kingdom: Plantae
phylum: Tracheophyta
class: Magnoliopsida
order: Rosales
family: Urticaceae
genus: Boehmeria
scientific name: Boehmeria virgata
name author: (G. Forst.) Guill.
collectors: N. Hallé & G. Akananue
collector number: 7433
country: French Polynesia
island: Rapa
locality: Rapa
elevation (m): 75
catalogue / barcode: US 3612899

· · · ·

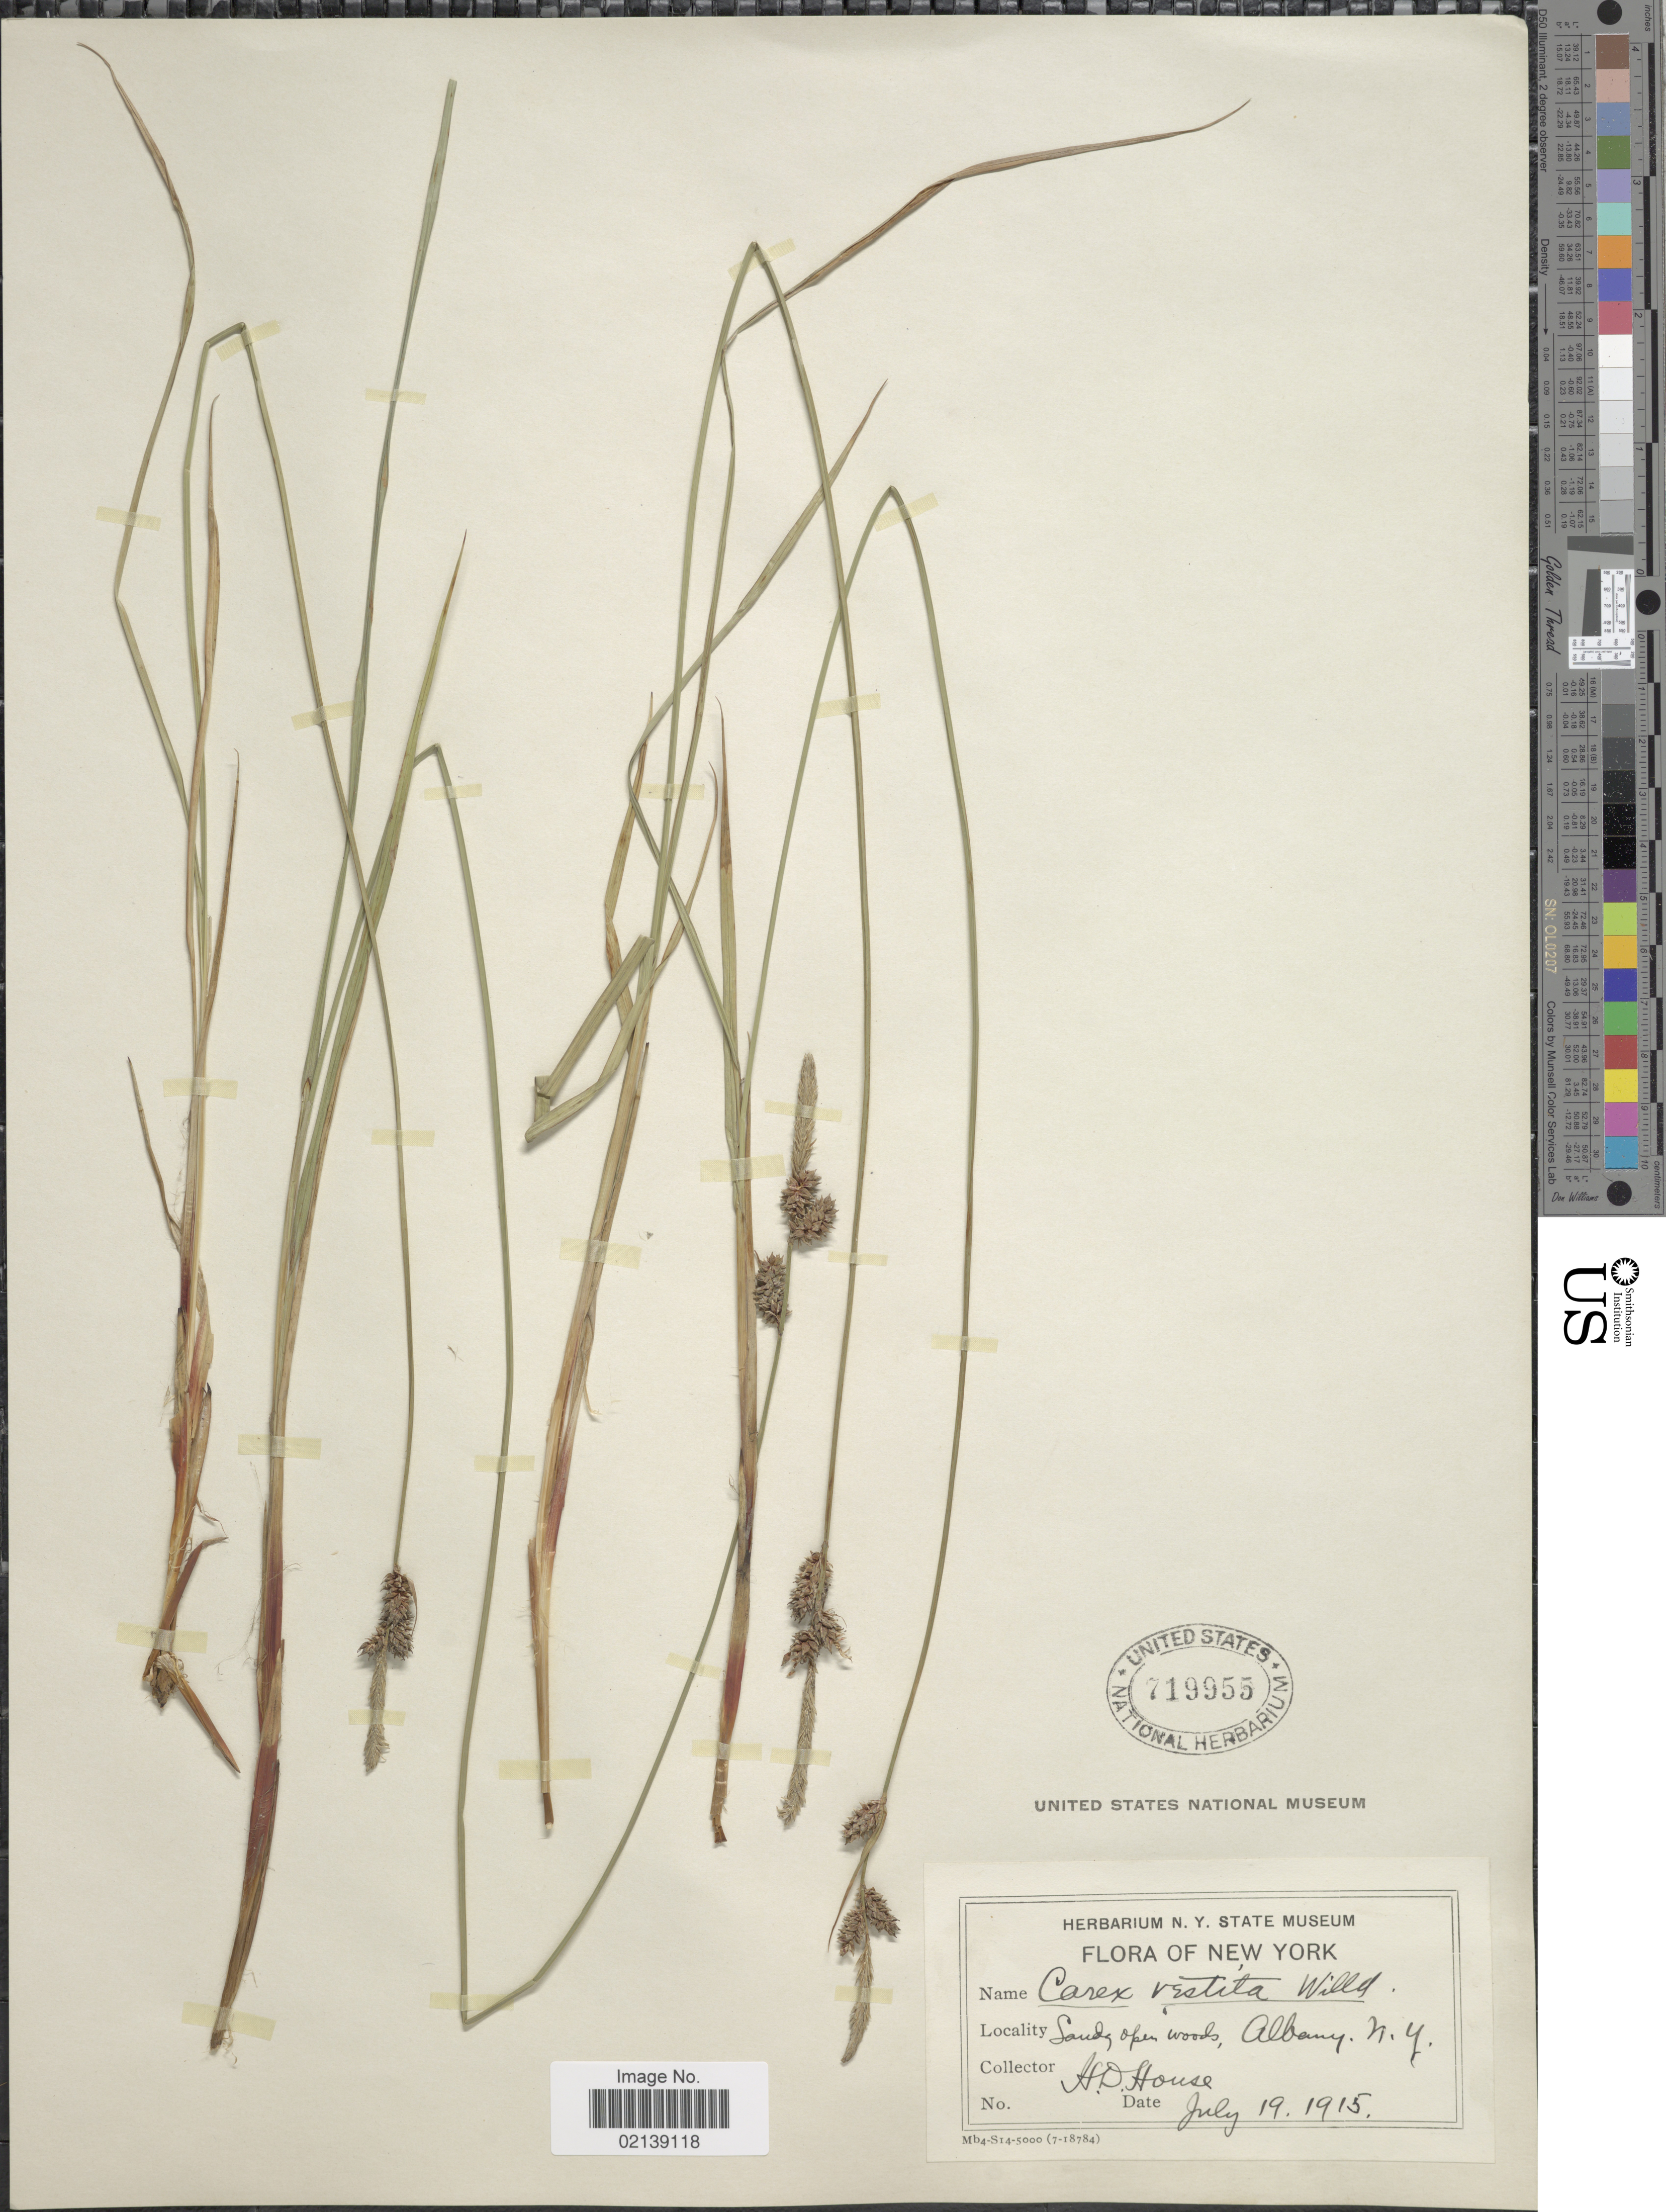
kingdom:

· · · ·

- Aufgabe -
Wie sehen die Zeilen von der Zeile mit „kingdom: Plantae“ bis einschließlich der Zeile mit „elevation (m): 75“ als zweispaltige CSV mit den Spalten Feld und Wert aus? Gib je Zeile eine CSV-Zeile aus, setze beide Felder in Anführungszeichen und ersetze Zeilenumbrüche durch Leerzeichen.

- Lösung -
Feld,Wert
"kingdom:","Plantae"
"phylum:","Tracheophyta"
"class:","Magnoliopsida"
"order:","Rosales"
"family:","Urticaceae"
"genus:","Boehmeria"
"scientific name:","Boehmeria virgata"
"name author:","(G. Forst.) Guill."
"collectors:","N. Hallé & G. Akananue"
"collector number:","7433"
"country:","French Polynesia"
"island:","Rapa"
"locality:","Rapa"
"elevation (m):","75"